The Provoke Camera app was inspired by Japanese photographers of the late 1960’s. It produces black and white images with a gritty, grainy, blurry look reminiscent of the “Provoke” era of photography, and in two formats: square format 126 and 35mm format 135. Provoke Camera features 9 black and white live view effects:
Provoke Flickr group:
There are lots of tribute groups on Flickr of photographers who imitate (and pay homage to) their photo heroes. This group exists to help share photographs that reflect the visual style and subject matter of the Provoke group:
- Look carefully at the photographs published in the various issues of Provoke. How would you describe them? Write a list of words that might be used to capture the visual qualities, subjects and impact of these photographs on the viewer.
- How adequate is the phrase 'are-bure-boke'? What attitudes (to life and photography) can you discern in these images?
- What does the word Provoke suggest to you? What is provocative about these photographs? Why do you think this was chosen as the title of the publication?
- Provoke was a form of protest, formed by a heady mixture of attraction, ambivalence and repulsion, that caused the photographers and writers involved to make a bold, confrontational statement. Reflect on your own feelings about the society in which you live and the state of photography. What kinds of images and ways of making photographs seem appropriate to you for documenting these feelings and attitudes? Where would you go to make these pictures? Given Moriyama's use of a consumer compact camera (rather than an expensive, professional rangefinder or SLR) would it matter to you what equipment you used?
- In order to explain the approach they were taking to photography in Provoke, the participants published a short manifesto. There is a long history of artists, especially in the twentieth century, banding together and writing manifestos. Imagine you decided to collaborate with classmates and/or friends to create an artistic collective. What would you write in your manifesto?
- Daido Moriyama has said: "[My] photos are often out of focus, rough, streaky, warped, etc. But if you think about it, a normal human being will in one day perceive an infinite number of images, and some of them are focused upon, others are barely seen out of the corner of one’s eye." What do you think he means? Watch the film Daido Moriyama: In Pictures and make some notes. How would you summarise his attitude to photography?
- It is often more difficult to make 'wrong' photographs than it is to follow the 'rules' or conventions of photography. Attempt to make a series of images which respond as instinctively to the world as possible.

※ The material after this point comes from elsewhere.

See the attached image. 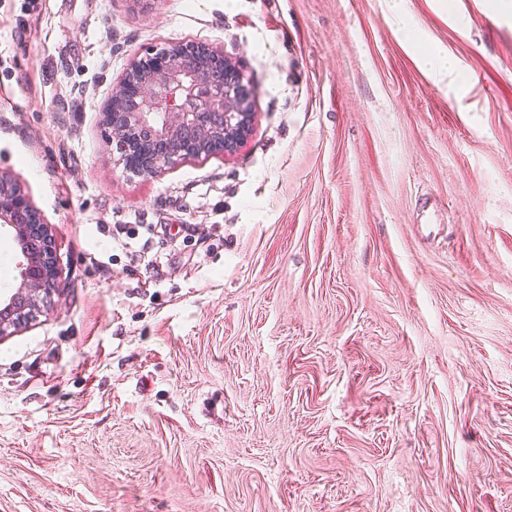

Consider the following questions:
- Will you use a film or digital camera? Will your camera be an SLR/DSLR, a compact camera, a disposable camera or a camera phone?
- Will you photograph in colour or black and white?
- Will you always look through the viewfinder?
- Will you always compose your image carefully?
- Will you always keep the camera level with the horizon?
- Will you always focus on your subject?
- Will your subjects conform to one or more genres of photography?
- Will you always photograph from your full height?
- Will you always carefully select your subjects?
- Whilst you are making photographs, ask yourself the questions: “What is photography?”, “Who becomes a photographer?” and “What is seeing?”
- Once you have made a significant number of photographs, consider how you will edit, print, sequence and display them. You could continue to experiment at this stage by, for example, printing your images on unusual materials and/or using a scanner or photocopier to print/alter your photographs. You might decide to create your own photobook or magazine (like Provoke). You could also choose to collaborate with classmates. Again, don't be afraid to question the 'rules' about how photographs are generally displayed. Consider issues such as repetition, scale, materials, layering, orientation etc.
- Daido Moriyama reportedly told the publisher of his groundbreaking book 'Farewell to Photography' to arrange the pictures in whatever way he liked. You could give a classmate a selection of your images and ask them to make their own sequence for a display or publication of some sort, thus delegating the responsibility of the final display to someone else.